In one corner of the venue, a range of Palestinian products was displayed on a table: thyme, olive oil, green olives, Palestinian flags and shawls, and brochures for an exhibition at the Palestine Museum Bristol. The bold celebration of Palestinian heritage heightened my curiosity about the logic behind the festival: why did it choose to screen films funded by Israel, including In Between, Maha Haj’s Personal Affairs (2016) and Junction 48 (2016) by Israeli-American director Udi Aloni?
It all started when festival founder David Owen traveled to Palestine eight years ago to train a local football team, according to British producer Alison Sterling, who has organized the event for the past two years. “The experience changed him and filled him with an anger that he wanted to put to use by shedding light on Palestine and its stories,” she says. “He wanted to give the UK audience a chance to see for themselves how Palestinians really lived, and to recognize the historical role the UK played in the situation.”
Sterling also expressed her enthusiasm for the cause, citing her two visits to Israel and Palestine. On one occasion she went with her daughter, who was doing research in the Aida Camp in Bethlehem, and walked the historic Abraham Path from Nablus to Bethlehem. Both she and Owen found Bristol to be a receptive crowd, describing the city’s residents as open minded and somewhat radical. This year, the festival showed seven feature films, with an average of 100–150 audience members at each screening. “It is a small but interested crowd,” she says.
When I asked Sterling about the films funded by Israel, she replied that there isn’t a wide range of films produced in Palestine every year, so the festival’s only criteria is for the films to be reflective of Palestinian reality with all its complexities and with no political filtering. “In Between and Personal Affairs are the first films by two Palestinian female directors who live inside Israel, and were suggested to us by Hana Atallah from Filmlab Palestine,” she says. “I am very aware that as a UK citizen I do not live under the same circumstances, so I am not in a place to judge these women’s choices.”

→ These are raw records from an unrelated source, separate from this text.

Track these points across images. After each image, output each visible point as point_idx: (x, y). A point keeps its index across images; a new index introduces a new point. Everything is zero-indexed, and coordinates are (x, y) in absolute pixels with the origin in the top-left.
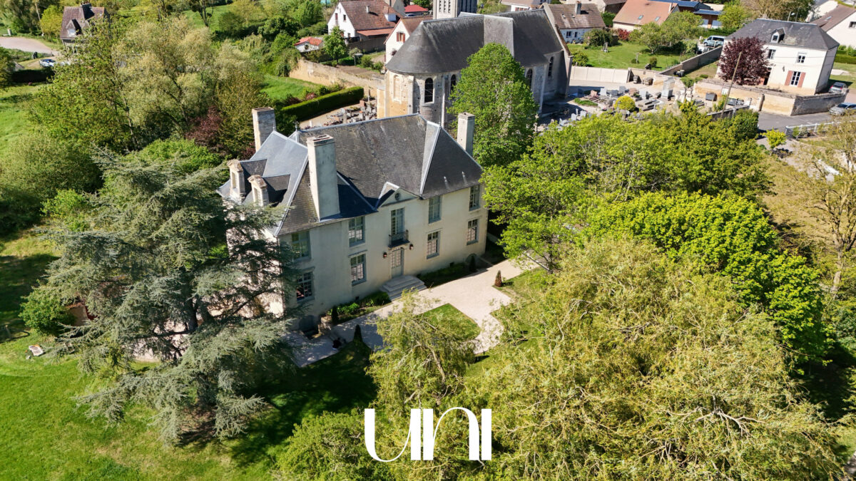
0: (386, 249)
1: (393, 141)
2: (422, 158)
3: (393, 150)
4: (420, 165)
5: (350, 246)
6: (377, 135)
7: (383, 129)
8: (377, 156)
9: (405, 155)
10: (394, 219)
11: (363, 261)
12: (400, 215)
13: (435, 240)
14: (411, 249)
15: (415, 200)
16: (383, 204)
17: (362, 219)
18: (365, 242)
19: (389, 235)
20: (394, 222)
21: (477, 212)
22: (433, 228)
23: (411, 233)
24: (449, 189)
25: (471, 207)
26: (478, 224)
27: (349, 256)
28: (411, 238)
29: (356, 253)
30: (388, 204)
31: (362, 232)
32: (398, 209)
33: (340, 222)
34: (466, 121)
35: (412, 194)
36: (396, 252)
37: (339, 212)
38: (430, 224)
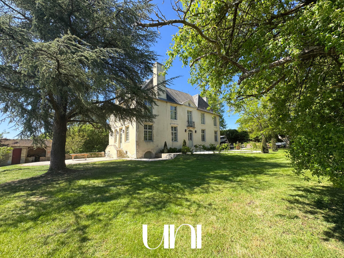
0: (186, 128)
2: (194, 102)
5: (171, 119)
10: (188, 115)
11: (176, 131)
12: (190, 115)
13: (203, 134)
14: (196, 132)
15: (196, 109)
16: (184, 104)
17: (175, 108)
18: (177, 120)
19: (187, 121)
20: (188, 117)
21: (216, 127)
22: (203, 127)
23: (195, 124)
24: (207, 111)
25: (214, 125)
26: (217, 134)
27: (170, 124)
28: (196, 127)
29: (174, 124)
30: (186, 106)
31: (175, 115)
32: (189, 111)
33: (167, 102)
34: (205, 99)
35: (195, 105)
36: (190, 132)
37: (166, 99)
38: (202, 124)
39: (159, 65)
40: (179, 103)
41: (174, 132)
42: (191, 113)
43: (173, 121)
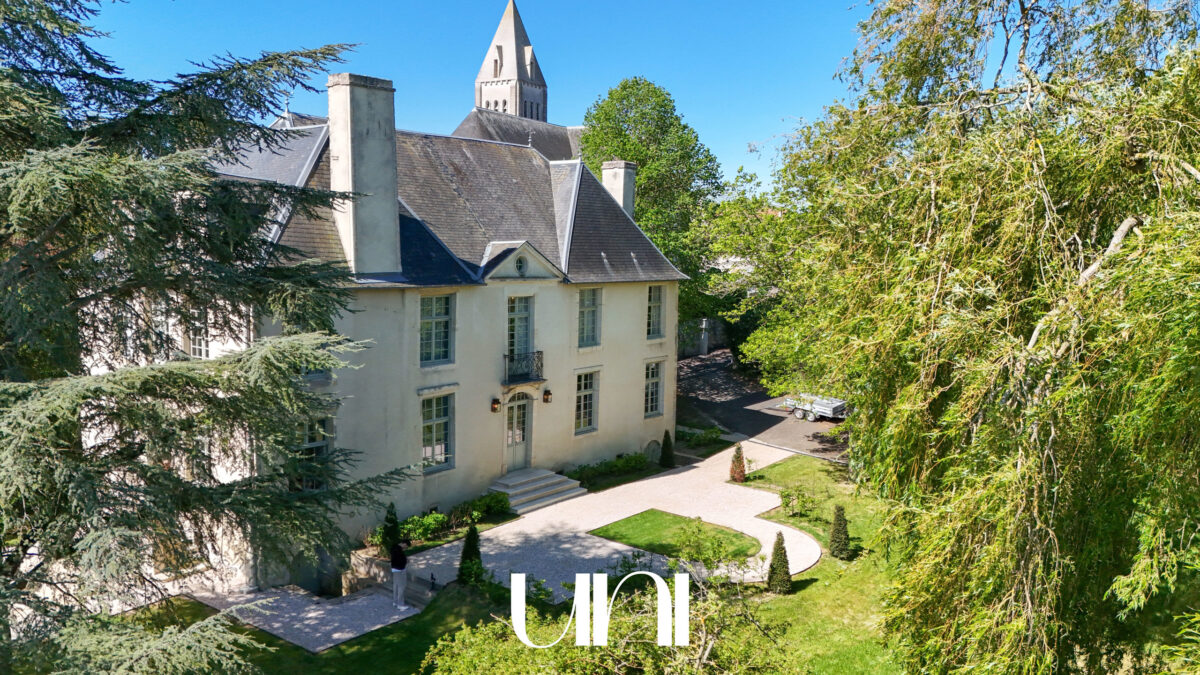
0: (498, 391)
1: (493, 177)
2: (553, 216)
3: (495, 191)
4: (552, 226)
5: (422, 366)
6: (458, 161)
7: (469, 155)
8: (465, 195)
9: (519, 204)
10: (512, 321)
11: (446, 414)
12: (524, 315)
13: (588, 392)
14: (546, 401)
15: (554, 282)
16: (493, 273)
17: (448, 303)
18: (453, 362)
19: (505, 356)
20: (512, 329)
21: (661, 344)
22: (587, 360)
23: (547, 360)
24: (614, 276)
25: (649, 333)
26: (661, 375)
27: (419, 391)
28: (547, 373)
29: (435, 387)
30: (503, 278)
31: (446, 335)
32: (521, 299)
33: (403, 290)
34: (621, 172)
35: (549, 266)
36: (515, 404)
37: (400, 269)
38: (581, 350)
39: (362, 92)
40: (468, 275)
41: (436, 422)
42: (527, 308)
43: (435, 372)
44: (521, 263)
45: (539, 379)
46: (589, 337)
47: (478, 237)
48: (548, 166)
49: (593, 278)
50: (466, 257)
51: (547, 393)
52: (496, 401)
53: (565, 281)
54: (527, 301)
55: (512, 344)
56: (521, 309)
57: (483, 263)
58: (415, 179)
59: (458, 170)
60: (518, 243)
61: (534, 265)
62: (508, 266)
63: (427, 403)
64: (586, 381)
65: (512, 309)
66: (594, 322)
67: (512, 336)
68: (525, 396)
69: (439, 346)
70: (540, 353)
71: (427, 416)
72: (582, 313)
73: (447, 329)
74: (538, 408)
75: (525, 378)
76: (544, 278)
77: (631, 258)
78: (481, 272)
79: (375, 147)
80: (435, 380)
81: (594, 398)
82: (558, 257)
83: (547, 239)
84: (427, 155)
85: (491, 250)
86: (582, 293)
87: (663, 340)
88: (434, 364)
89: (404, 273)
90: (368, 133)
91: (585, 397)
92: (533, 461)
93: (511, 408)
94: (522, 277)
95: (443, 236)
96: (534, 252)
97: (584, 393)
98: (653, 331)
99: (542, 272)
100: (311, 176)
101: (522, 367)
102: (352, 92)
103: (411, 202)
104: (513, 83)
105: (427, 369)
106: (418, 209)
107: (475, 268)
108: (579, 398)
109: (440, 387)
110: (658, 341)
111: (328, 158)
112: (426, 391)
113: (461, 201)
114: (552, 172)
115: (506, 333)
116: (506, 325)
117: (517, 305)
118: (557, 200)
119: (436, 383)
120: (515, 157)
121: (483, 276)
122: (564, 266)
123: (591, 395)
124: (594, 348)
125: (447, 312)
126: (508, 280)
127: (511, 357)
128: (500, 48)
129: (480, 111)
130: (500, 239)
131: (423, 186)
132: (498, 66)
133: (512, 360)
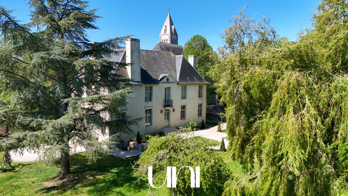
1: (162, 60)
2: (176, 68)
3: (162, 63)
4: (175, 71)
5: (145, 102)
6: (154, 56)
7: (156, 55)
9: (168, 66)
13: (184, 110)
14: (173, 111)
15: (175, 84)
16: (161, 81)
17: (151, 88)
18: (152, 101)
19: (164, 101)
20: (165, 94)
21: (202, 99)
22: (183, 102)
23: (174, 102)
24: (190, 83)
25: (199, 96)
26: (202, 107)
27: (145, 108)
28: (174, 105)
29: (148, 107)
30: (164, 83)
31: (151, 95)
32: (168, 88)
33: (141, 85)
34: (193, 58)
35: (174, 80)
36: (166, 112)
37: (141, 80)
38: (182, 100)
39: (133, 42)
40: (156, 82)
41: (148, 115)
42: (169, 90)
43: (148, 103)
44: (168, 79)
45: (172, 106)
46: (184, 97)
47: (158, 73)
48: (175, 57)
49: (185, 83)
50: (155, 78)
51: (174, 110)
52: (162, 111)
53: (178, 83)
54: (169, 88)
55: (165, 98)
56: (168, 90)
57: (159, 79)
58: (144, 60)
59: (154, 58)
60: (167, 75)
61: (171, 80)
62: (165, 80)
63: (146, 111)
64: (183, 107)
65: (166, 90)
66: (185, 93)
67: (165, 96)
68: (168, 110)
69: (149, 98)
70: (172, 100)
71: (146, 113)
72: (182, 91)
73: (151, 94)
74: (171, 113)
75: (169, 106)
76: (173, 83)
77: (195, 78)
78: (158, 81)
79: (135, 54)
80: (148, 105)
81: (185, 112)
82: (177, 78)
83: (174, 74)
84: (147, 55)
85: (161, 77)
86: (182, 87)
87: (203, 98)
88: (148, 102)
89: (141, 81)
90: (134, 50)
91: (183, 111)
92: (170, 125)
93: (165, 113)
94: (168, 82)
95: (150, 73)
96: (171, 77)
97: (183, 110)
98: (200, 96)
99: (173, 82)
100: (122, 60)
101: (168, 103)
102: (131, 42)
103: (143, 65)
104: (169, 35)
105: (146, 103)
106: (145, 67)
107: (157, 80)
108: (181, 111)
109: (149, 107)
110: (201, 98)
111: (126, 56)
112: (146, 108)
113: (155, 65)
114: (176, 58)
115: (164, 95)
116: (164, 94)
117: (167, 89)
118: (177, 65)
119: (148, 106)
120: (167, 55)
121: (159, 82)
122: (178, 80)
123: (184, 111)
124: (185, 100)
125: (151, 90)
126: (165, 83)
127: (165, 101)
128: (166, 26)
129: (160, 43)
130: (163, 74)
131: (146, 62)
132: (165, 30)
133: (165, 102)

She outlines the festival’s programming criteria. “We try to take into consideration the broad guidelines of BDS, and one theory put forward by Omar Barghouti [BDS co-founder] holds that Palestinian artists who live in Israel pay taxes, and therefore this funding is their right. Especially given that they are not supportive of the state,” she says. “If these films were promoting Israel, we would not have screened them.”
In an interview with the Israeli +972 Magazine, Hamoud stated: “The state is giving me money, because I deserve to make films from the money I fucking pay [in taxes]. I’m not ashamed, and I deserve even more. And still, I would have taken money from elsewhere in order to lift the cloud of a boycott, but there’s nowhere else. So I took from the state, and the film will be screened as an Israeli-French movie, despite it being mostly Arab-Palestinian.”
The screening of Hamoud’s film in a Palestinian film festival poses pressing questions about the dilemma that filmmakers from Palestine face: Is pragmatism an inevitable choice? Should we seize any opportunity to make films? Can this film be programmed in a festival about a struggling Palestine whose scattered diaspora continues to organize events everywhere to promote their culture?
Regardless of how problematic the decision to treat In Between as a Palestinian film may be, it remains an important work in how it documents part of women’s history in a complicated country and a region loaded with bigger questions: Who are we? What defines us? What are our rights and how can we acquire them?
Hamoud summarized it best when she said: “Neither Israelis nor Palestinians are supposed to feel good after watching this film.”